| Your task |
Quote the listing below word for word, from its first line down to and including the line that holds "h=10 m=22 s=40".

| Exercise input |
>> BEGIN

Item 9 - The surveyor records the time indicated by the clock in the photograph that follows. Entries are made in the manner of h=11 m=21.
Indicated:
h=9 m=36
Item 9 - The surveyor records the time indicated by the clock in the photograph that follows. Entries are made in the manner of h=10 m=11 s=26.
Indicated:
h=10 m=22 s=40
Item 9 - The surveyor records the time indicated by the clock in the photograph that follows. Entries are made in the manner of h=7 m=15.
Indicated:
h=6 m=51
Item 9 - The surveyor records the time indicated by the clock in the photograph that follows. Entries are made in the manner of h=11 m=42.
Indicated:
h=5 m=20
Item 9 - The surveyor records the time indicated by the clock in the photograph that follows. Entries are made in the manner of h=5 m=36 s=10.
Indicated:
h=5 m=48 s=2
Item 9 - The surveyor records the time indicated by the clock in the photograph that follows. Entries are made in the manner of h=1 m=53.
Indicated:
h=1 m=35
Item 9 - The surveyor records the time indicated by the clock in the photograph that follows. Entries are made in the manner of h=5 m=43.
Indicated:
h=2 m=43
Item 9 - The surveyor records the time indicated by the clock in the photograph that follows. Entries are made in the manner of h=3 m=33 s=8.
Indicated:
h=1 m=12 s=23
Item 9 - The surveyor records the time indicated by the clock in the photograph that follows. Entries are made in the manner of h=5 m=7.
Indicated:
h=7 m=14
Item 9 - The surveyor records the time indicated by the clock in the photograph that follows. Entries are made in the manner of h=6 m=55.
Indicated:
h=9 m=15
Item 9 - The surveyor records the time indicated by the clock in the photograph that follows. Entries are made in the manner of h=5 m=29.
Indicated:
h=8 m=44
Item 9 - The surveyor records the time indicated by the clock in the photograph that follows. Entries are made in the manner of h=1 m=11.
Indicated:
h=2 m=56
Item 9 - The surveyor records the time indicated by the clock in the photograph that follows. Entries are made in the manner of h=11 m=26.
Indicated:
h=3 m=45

>> END

| Result below |
Item 9 - The surveyor records the time indicated by the clock in the photograph that follows. Entries are made in the manner of h=11 m=21.
Indicated:
h=9 m=36
Item 9 - The surveyor records the time indicated by the clock in the photograph that follows. Entries are made in the manner of h=10 m=11 s=26.
Indicated:
h=10 m=22 s=40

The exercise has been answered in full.